Według śledczych, Zbigniewa S. zabił za namową matki jego syn, 29-letni obecnie Marek S. Prokuratura rozesłała za nim listy gończe.
27 stycznia 2000 r. policja została zawiadomiona o zaginięciu 47-letniego mieszkańca Krakowa. Zawiadomienie złożyła jego siostra. Jak ustalono, Zbigniew S. wrócił do swojego mieszkania przy ul. Sanockiej w Krakowie, ale na placu targowym "Manhattan", gdzie pracował, zostawił swojego poloneza.
Kilka dni później samochód zniknął. O jego kradzieży policję zawiadomił brat Zbigniewa S. Tymczasem policja szukała zaginionego.
W jego mieszkaniu znaleziono spore ilości krwi należącej do mężczyzny.
Od początku zakładano, że S. mógł zostać zamordowany, a jego ciało ukryto gdzieś w Krakowie. Zakładano także, że związek z jego śmiercią mogą mieć krewni. Mimo kilkumiesięcznego śledztwa nie zdołano jednak natrafić wtedy na konkretny ślad. Śledztwo zostało umorzone.
Przełom w sprawie nastąpił na początku 2009 r. Policjanci z Archiwum X zdobyli dowody wskazujące na to, że udział w zabójstwie Zbigniewa S. miała jego żona Lucyna S. (od kilku lat toczyła się ich sprawa rozwodowa). Śledztwo zostało wznowione. W lutym 49-letnia kobieta została tymczasowo aresztowana za podżeganie i pomocnictwo w zabójstwie byłego męża.
Miesiąc później tymczasowo aresztowany został również były przyjaciel Lucyny S. Przedstawiono mu zarzuty utrudniania śledztwa, a także niepowiadomienia organów ścigania o popełnionym zabójstwie. Grozi mu do pięciu lat więzienia.

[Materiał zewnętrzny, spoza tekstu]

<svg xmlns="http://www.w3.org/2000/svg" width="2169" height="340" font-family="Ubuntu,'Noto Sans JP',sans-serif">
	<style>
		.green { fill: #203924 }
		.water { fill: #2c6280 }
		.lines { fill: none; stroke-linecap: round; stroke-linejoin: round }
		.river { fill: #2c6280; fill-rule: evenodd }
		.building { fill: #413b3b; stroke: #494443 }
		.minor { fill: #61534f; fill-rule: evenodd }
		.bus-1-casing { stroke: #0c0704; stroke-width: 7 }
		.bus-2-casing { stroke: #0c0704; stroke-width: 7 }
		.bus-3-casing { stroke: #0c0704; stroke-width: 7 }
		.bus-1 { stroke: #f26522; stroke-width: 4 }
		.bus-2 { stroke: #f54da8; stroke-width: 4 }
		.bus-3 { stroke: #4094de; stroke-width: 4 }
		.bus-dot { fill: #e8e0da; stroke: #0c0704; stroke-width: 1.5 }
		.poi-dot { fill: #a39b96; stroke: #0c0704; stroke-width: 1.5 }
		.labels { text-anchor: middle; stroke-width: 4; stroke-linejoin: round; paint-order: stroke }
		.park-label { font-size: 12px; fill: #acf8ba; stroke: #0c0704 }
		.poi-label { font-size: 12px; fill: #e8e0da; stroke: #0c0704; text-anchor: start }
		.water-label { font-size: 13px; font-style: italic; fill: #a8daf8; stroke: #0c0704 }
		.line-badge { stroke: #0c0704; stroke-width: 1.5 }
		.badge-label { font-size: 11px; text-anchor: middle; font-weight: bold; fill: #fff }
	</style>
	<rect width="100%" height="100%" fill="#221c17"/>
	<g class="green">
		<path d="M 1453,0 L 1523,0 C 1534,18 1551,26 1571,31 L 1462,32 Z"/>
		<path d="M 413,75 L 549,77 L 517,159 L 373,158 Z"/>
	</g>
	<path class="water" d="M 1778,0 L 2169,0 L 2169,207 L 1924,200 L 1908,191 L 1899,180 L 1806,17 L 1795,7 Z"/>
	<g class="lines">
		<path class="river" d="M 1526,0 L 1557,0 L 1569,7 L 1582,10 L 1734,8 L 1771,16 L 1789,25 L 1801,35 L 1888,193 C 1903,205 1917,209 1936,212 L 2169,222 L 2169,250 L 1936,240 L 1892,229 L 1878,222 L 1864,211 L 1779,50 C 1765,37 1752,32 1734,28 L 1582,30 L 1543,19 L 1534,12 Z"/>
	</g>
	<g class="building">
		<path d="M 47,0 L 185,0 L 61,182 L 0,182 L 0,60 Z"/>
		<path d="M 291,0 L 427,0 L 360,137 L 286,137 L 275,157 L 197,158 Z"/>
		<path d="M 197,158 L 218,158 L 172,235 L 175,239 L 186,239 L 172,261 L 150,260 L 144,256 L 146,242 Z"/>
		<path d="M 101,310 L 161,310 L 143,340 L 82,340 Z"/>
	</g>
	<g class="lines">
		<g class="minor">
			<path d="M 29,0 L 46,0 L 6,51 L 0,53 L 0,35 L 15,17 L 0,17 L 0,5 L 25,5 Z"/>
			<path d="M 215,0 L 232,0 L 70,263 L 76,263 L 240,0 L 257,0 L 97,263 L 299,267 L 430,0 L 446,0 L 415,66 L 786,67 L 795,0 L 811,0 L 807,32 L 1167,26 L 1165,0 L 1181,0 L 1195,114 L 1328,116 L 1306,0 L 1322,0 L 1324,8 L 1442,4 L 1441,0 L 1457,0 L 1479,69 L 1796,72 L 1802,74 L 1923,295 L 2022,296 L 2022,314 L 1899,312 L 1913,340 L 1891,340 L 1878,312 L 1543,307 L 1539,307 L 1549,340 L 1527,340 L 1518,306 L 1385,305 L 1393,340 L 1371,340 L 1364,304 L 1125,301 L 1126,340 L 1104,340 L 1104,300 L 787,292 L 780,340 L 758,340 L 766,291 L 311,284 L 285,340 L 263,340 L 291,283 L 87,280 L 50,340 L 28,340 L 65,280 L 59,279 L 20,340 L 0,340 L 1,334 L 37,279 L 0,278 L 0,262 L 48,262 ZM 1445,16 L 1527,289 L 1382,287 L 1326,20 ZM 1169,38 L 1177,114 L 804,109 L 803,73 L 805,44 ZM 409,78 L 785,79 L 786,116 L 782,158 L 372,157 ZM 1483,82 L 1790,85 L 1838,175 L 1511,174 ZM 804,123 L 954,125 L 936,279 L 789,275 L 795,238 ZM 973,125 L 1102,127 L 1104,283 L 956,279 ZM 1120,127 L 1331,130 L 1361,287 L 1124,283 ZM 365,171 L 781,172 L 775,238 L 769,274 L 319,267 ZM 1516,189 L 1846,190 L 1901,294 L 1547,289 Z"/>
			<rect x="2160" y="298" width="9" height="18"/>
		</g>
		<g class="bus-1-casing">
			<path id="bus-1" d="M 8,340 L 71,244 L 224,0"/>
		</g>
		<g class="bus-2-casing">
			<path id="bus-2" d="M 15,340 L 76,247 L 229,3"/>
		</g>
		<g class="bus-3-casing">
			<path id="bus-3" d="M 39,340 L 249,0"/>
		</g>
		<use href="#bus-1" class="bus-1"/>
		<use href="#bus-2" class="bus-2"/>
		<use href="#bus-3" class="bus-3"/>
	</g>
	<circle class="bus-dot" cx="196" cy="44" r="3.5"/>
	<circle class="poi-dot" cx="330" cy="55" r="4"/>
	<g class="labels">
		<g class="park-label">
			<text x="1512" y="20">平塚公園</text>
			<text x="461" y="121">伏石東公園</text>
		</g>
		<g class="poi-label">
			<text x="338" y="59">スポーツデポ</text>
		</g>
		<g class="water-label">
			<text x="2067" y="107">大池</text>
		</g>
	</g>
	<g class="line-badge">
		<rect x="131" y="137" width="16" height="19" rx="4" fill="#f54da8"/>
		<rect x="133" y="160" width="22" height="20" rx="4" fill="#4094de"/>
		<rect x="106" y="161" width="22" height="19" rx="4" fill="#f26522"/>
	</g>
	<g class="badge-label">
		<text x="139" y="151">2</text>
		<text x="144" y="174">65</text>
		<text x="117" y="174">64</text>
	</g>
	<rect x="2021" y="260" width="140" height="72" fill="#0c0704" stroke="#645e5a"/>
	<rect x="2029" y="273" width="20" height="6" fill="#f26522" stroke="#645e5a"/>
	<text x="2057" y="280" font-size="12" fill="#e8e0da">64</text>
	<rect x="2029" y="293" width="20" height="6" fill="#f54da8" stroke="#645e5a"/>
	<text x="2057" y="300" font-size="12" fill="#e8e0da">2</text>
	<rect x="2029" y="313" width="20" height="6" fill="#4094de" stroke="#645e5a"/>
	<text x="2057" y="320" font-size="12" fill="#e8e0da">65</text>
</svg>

- Oprócz aresztowanej kobiety, bezpośredni udział w zabójstwie mają także inne osoby - informuje Dariusz Nowak, rzecznik małopolskiej policji. - Stopniowo zdobywamy dowody przeciwko nim.
Śledztwo przyspieszy na pewno odnalezienie zwłok zaginionego. Z informacji policji wynika, że zostały ukryte w Łagiewnikach. To rejon ul. ks. Tischnera, na tyłach Sanktuarium Bożego Miłosierdzia.